An important part of the estate planning process in North Carolina involves recognizing those opportunities to preserve assets. Some pending expenses, however, may seem inevitable. You might reasonably list estate taxes in this category.
Yet is that true? North Carolina repealed its estate tax back in 2013, meaning that the only potential tax liability your estate may face comes from the federal level. However, opportunities exist for you to potentially avoid that expense, as well.
The 2021 federal estate tax exemption
Federal lawmakers set an estate tax exemption every year. According to information shared by SmartAsset.com, the federal estate tax exemption threshold for 2021 is $11.7 million. That means that as long as the total taxable value of your estate comes in under that amount, it will not be subject to tax.

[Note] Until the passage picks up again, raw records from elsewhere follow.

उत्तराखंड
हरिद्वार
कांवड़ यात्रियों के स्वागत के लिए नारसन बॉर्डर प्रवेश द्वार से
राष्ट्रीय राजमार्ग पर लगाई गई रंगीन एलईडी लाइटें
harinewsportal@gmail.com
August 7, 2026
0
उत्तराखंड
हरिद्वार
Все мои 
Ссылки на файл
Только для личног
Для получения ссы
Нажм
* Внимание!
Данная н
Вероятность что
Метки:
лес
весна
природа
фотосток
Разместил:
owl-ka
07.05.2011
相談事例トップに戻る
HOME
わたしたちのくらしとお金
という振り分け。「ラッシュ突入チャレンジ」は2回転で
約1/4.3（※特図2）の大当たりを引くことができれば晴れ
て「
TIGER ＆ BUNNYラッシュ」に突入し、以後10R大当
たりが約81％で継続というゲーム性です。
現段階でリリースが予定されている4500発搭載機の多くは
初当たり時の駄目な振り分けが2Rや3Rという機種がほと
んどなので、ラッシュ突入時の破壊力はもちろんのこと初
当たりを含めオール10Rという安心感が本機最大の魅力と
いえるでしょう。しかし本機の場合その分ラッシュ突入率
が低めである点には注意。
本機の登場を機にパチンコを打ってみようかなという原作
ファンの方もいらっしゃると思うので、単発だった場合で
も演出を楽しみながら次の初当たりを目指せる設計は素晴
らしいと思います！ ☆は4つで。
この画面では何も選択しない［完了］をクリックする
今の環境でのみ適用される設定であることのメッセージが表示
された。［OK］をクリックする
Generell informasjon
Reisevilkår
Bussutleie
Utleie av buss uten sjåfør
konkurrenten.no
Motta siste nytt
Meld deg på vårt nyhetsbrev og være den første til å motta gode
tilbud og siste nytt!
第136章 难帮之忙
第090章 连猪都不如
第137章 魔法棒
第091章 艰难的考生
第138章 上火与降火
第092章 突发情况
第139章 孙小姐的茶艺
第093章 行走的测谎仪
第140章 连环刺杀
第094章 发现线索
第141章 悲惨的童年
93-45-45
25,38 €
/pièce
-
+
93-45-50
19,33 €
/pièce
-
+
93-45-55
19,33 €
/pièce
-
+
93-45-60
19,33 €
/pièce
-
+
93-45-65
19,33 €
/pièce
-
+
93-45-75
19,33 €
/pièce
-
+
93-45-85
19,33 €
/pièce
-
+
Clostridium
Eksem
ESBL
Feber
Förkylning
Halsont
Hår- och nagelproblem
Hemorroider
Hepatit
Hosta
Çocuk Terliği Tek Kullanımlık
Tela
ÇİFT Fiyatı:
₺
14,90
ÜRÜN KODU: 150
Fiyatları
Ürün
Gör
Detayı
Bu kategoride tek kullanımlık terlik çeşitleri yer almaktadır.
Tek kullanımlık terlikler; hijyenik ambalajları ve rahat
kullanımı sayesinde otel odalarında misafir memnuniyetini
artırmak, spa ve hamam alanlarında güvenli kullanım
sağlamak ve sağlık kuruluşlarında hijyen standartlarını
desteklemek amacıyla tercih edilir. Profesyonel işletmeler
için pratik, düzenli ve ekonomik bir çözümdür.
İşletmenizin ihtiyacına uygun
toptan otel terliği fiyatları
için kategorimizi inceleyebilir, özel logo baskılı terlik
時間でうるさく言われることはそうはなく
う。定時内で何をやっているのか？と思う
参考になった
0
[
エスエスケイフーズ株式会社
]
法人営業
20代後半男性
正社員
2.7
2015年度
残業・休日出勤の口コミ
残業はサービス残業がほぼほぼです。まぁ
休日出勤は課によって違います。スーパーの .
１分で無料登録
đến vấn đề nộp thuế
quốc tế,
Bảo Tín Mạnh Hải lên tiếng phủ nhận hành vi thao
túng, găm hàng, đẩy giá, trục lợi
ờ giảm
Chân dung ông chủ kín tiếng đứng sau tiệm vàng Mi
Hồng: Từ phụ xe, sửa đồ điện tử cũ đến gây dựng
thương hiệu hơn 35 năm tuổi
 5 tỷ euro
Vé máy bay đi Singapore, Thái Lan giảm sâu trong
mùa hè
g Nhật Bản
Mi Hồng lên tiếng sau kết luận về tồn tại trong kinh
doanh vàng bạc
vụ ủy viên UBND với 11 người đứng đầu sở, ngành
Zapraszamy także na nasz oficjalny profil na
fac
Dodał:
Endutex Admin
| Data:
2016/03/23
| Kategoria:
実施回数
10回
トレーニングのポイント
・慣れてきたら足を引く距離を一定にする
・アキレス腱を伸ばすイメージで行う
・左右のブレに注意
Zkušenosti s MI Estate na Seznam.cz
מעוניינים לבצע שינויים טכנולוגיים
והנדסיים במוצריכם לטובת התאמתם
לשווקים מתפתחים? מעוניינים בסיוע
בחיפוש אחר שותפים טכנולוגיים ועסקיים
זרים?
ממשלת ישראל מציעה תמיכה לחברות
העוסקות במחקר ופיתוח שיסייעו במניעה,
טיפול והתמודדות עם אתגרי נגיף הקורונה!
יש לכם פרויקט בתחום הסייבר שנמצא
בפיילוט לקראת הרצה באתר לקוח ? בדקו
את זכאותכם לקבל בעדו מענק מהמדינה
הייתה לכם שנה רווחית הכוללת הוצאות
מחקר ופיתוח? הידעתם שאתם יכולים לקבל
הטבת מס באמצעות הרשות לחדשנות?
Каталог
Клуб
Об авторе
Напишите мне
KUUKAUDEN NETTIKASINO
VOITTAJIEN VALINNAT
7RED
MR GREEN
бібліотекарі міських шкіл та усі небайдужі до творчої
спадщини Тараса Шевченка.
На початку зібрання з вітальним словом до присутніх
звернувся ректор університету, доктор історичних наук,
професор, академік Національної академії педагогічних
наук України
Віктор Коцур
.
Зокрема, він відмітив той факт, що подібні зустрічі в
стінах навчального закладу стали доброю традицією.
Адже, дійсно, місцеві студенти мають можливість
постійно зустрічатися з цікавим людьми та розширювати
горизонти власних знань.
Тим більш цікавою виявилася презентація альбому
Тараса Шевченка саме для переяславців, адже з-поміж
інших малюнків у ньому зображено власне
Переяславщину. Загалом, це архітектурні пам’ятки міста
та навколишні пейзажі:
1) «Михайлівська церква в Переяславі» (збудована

Keep in mind that your exemption only applies to your individual estate. Your individual assets may not exceed the threshold, but should you leave a significant portion to your spouse, their assets may. Fortunately, a method exists for you to avoid inadvertently pushing your estate above the exemption threshold.
Estate tax portability
Portability refers to the sharing of tax benefits between eligible parties. In terms of estate taxes, spouses may share exemptions. By filing an estate tax return electing portability the same year you die, your spouse claims your unused exemption (your spouse must file the return within nine months of your death).
In fact, you may use portability to effectively double your spouse’s exemption. By leaving your entire estate to your spouse, those assets already pass on tax-free thanks to the unlimited marital deduction. This preserves your entire estate tax exemption, which extends your spouse’s exemption to $23.4 million.